Muitas vezes os cursos de formação de pedagogos se preocupam demais em métodos de ensino, mas esquecem de preparar esse profissional para alguns aspectos da sua filosofia de trabalho, isto é, é preciso perceber que o pedagogo tem a função de ocupar uma posição de "Ideial-do-Eu" (Kupfer, 1999), de modelo para criança. Para isso é necessário que o professor se desloque do lugar de onipotência, e ocupe o lugar do "claudicante" (Lopes, 2001). Justamente nesse ponto que precisamos da Psicanálise como uma forma de elaborar o pensamento do educador, para que esse possa estar em uma constante interrogação da sua prática, a cada dia e cada experiência com crianças. A Psicanálise também é assim. Ela nunca cessa suas interrogações sobre sua adequação, precisando ser "inventada" a cada vez, a cada vivencia. Isso não quer dizer que suas teorias se modificam constantemente (Voltolini, 2008).  

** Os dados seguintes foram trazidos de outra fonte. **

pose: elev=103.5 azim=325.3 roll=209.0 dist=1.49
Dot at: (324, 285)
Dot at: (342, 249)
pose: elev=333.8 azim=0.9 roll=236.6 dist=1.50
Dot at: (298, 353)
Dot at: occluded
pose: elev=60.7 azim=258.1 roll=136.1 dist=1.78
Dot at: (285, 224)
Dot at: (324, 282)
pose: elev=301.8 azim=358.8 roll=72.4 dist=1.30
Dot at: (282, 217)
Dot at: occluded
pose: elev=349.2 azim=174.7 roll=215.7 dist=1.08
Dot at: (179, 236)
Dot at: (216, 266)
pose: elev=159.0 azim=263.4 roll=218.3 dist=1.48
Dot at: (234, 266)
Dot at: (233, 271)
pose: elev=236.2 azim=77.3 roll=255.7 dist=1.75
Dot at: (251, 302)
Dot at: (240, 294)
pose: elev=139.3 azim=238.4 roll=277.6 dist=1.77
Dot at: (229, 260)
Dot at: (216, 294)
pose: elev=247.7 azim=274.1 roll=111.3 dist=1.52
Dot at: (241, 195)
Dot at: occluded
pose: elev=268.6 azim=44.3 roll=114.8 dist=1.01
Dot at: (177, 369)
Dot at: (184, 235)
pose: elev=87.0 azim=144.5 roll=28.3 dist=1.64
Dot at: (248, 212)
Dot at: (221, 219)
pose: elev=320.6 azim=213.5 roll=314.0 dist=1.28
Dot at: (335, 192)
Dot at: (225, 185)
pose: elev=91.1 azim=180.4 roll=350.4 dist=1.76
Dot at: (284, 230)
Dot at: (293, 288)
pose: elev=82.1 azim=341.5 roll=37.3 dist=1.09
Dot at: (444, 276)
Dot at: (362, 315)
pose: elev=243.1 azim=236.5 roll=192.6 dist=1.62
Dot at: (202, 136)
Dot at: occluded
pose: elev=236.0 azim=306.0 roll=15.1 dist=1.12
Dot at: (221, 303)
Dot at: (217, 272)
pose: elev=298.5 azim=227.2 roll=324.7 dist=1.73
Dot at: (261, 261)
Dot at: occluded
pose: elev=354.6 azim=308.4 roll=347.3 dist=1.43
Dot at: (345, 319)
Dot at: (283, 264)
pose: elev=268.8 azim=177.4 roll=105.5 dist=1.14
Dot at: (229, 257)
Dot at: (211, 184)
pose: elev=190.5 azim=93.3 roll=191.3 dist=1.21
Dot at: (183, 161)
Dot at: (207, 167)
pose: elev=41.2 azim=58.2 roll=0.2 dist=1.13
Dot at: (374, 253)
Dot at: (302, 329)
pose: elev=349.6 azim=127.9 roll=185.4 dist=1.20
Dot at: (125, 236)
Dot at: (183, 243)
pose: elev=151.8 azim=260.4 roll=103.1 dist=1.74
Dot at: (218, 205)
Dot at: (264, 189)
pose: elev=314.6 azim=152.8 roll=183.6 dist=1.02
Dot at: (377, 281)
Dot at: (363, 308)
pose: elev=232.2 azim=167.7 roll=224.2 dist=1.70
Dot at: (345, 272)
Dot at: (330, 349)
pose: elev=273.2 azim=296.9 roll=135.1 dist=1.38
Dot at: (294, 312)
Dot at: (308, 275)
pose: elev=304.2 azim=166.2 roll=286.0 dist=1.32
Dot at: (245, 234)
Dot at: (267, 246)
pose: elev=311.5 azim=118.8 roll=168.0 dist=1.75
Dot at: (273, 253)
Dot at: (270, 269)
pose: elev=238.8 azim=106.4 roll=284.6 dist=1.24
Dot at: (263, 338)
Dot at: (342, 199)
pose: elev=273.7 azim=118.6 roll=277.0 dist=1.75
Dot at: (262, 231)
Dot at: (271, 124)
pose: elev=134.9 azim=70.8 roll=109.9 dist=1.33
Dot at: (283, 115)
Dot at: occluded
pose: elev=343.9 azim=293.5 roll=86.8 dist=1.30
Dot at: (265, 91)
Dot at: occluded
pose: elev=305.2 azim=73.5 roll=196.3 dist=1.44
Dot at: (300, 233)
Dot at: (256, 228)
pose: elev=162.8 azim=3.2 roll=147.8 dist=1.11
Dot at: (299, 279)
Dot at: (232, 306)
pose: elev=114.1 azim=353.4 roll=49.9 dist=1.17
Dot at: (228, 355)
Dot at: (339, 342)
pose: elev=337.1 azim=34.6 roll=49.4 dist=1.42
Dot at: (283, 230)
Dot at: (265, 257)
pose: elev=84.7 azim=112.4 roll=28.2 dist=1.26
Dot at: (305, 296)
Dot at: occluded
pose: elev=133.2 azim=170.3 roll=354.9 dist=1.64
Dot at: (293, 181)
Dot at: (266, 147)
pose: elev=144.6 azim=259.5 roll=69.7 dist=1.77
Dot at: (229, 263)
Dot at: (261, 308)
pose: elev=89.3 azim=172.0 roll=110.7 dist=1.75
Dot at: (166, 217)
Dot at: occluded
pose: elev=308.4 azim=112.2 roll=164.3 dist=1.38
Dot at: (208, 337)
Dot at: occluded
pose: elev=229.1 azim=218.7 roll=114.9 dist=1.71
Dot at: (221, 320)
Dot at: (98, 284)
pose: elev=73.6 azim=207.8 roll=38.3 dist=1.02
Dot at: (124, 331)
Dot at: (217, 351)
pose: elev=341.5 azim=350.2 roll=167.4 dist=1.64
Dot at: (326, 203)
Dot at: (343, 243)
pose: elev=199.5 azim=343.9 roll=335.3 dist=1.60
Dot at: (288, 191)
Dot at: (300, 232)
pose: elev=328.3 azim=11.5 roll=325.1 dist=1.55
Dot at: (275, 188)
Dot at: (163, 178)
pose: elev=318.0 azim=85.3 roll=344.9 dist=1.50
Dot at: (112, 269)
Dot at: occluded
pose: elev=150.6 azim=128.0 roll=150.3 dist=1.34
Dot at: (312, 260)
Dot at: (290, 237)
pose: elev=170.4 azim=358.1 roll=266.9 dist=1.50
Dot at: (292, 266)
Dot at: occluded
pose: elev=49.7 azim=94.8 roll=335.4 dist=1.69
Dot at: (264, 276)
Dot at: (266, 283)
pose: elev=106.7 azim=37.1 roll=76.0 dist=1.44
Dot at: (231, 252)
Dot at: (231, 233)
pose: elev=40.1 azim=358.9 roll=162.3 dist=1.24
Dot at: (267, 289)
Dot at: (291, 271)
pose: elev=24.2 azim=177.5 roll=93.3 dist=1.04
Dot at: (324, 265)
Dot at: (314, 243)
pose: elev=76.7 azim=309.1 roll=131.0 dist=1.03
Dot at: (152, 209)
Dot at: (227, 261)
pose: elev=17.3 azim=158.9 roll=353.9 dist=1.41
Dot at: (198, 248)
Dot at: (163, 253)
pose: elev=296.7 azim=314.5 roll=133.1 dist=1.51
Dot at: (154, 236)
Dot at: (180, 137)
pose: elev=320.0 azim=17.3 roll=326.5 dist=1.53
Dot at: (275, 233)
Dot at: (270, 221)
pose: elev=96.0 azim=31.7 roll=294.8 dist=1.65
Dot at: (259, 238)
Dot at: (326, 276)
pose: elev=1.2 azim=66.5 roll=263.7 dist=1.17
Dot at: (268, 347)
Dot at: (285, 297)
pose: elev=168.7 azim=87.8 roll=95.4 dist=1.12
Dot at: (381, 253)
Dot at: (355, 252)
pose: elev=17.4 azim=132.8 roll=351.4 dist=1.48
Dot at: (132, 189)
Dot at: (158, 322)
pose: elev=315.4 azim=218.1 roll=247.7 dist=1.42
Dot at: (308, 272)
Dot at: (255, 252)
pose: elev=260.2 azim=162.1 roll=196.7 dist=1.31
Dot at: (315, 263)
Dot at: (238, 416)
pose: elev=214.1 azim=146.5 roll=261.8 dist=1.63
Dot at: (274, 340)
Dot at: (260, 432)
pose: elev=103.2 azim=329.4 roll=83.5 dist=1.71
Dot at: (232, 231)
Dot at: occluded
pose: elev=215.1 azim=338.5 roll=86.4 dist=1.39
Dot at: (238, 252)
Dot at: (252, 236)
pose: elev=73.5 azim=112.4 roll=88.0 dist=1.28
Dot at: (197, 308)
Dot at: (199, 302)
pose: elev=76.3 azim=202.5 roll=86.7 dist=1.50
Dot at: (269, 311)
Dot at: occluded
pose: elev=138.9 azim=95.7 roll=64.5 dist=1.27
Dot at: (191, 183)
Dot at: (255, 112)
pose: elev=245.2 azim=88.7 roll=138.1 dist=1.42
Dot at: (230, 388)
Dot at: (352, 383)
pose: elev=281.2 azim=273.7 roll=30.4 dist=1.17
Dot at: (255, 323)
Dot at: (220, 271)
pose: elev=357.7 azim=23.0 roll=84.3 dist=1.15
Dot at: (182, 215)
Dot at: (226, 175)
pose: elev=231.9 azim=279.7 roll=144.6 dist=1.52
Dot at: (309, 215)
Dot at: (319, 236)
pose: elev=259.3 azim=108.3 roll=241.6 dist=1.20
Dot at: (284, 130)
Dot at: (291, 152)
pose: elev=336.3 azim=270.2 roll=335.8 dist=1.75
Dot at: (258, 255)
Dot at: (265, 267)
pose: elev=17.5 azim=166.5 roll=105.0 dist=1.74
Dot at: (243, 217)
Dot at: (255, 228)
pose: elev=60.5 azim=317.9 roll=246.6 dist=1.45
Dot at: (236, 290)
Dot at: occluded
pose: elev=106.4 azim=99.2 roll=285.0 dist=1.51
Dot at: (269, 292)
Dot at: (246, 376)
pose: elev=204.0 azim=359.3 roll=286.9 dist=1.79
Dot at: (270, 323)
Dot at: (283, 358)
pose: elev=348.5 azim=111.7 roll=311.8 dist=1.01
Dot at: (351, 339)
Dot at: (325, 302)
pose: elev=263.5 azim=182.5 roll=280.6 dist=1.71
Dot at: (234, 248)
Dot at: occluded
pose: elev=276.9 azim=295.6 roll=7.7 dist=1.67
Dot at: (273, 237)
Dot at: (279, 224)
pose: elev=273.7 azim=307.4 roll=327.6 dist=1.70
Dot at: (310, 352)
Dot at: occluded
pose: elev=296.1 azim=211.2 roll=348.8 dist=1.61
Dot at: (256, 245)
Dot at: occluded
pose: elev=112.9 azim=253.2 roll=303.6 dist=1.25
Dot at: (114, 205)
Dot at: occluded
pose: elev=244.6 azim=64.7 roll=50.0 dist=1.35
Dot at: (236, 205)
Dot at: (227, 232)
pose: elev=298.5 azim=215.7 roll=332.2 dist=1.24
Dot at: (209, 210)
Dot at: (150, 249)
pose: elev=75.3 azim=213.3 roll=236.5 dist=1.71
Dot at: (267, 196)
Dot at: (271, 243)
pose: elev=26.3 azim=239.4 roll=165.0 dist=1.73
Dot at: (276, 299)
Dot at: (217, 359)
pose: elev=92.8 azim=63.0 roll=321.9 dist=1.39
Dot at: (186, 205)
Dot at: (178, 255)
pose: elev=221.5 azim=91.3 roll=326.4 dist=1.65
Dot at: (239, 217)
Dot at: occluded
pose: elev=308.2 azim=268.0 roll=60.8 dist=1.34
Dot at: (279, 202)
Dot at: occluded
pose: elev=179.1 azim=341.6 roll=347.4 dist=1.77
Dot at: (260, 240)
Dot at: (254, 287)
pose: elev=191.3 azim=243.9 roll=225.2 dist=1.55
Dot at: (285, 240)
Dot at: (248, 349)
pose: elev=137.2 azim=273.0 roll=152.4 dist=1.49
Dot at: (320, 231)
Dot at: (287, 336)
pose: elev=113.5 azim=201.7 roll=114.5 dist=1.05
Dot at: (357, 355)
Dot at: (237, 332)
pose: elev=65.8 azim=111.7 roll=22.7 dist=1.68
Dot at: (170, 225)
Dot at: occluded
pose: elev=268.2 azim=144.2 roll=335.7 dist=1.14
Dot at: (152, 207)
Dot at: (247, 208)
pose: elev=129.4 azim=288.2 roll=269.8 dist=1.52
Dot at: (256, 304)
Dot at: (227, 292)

A educação, dentro de um viés psicanalítico, pode ser em si mesma repressiva e violenta, visando adaptar a criança ao que é aceito socialmente (Millot, 2001). Contudo, esse processo educativo, que muitas das vezes é de encargo do pedagogo, não precisa ser abusiva nesse processo de adaptação e o educador preparado, para propiciar uma socialização saudável para a criança. A relação professor-aluno pode ser um aspecto fundamental dento do processo de aprendizagem. Segundo Freud (1914), o professor só será ouvido se estiver revestido, por seu aluno, com uma importância. Assim, a aprendizagem não está alicerçada nos conteúdos, mas sim na relação que estabelece entre o professor e seus aluno, logo isso pode favorecer ou não o processo de aprendizagem, independente dos conteúdos (Kupfer, 2007). Assim, a Psicanálise propõe que o professor seja esclarecido por teorias psicanalíticas, apostando que o efeito da transmissão da falta, de um enigma, produza efeito de formação no professor e que, assim, ele possa, por sua vez, seguir ensinando um saber vivo e não conteúdos soltos de um contexto, condição para que os alunos possam  transmitir aos que vierem ao mundo depois deles, quer filhos ou alunos (Sousa, 2005).

É preciso que pedagogos procurem inter-relacionar as teorias psicanalíticas com a Educação. Inter-relacionar não quer dizer usar tais teorias como guia das fases do desenvolvimento sexual, ou elevar o complexo de Édipo a conceito base das teorias de Freud (Pereira, Santiago, Lopes, 2009). É preciso enxergar que a Psicanálise, enquanto uma ciência, que buscou, e está sempre na busca, para compreender a subjetividade humana.

A Psicanálise além de uma ferramenta pode servir como um tipo de olhar crítico para o educador, possibilitando que esse consiga enxergar de forma mais clara os diversos comportamentos dentro do processo de desenvolvimento da criança. No entanto, vale ressaltar que se o professor desejar "beber na fonte" da psicanálise como sugere Kupfer (1997) deverá rever seus conceitos e postura ética de como utilizará esses conhecimentos em sua prática educativa, por esse motivo é preciso prepara o mesmo para seu trabalho em sintonia com a Psicanálise.

A união das duas áreas - psicanálise e educação - tem se ampliado consideravelmente nos últimos anos e que muitas experiências revelam que essa junção pode dar certo se o educador estiver devidamente preparado. Assim, a discussão da Psicanálise dentro dos cursos de Pedagogia, precisa ser melhor explorada, não para que o pedagogo se torne um analista, mas para que ele consiga refletir sua prática, pensando nas crianças como seres dotados de um enorme potencial, que se não foram bem trabalhados, se perdem durante as sua existência.